> _TASK DIRECTIONS_:
Provide nothing except how many lines of the data contain the word "fills".
Content starts
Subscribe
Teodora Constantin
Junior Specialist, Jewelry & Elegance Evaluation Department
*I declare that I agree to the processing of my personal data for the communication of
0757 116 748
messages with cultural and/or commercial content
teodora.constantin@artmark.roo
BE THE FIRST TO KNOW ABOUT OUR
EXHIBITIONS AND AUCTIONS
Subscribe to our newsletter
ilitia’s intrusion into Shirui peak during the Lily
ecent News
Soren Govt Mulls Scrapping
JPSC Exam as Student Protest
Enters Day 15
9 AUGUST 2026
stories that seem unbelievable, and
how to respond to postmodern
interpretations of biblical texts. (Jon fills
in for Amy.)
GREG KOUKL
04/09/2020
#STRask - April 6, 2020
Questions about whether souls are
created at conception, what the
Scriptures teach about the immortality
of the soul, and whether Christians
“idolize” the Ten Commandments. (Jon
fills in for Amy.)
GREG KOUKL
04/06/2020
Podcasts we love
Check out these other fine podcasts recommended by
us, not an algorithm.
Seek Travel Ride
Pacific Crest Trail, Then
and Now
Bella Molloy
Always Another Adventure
Content ends
> _YOUR RESPONSE_:
2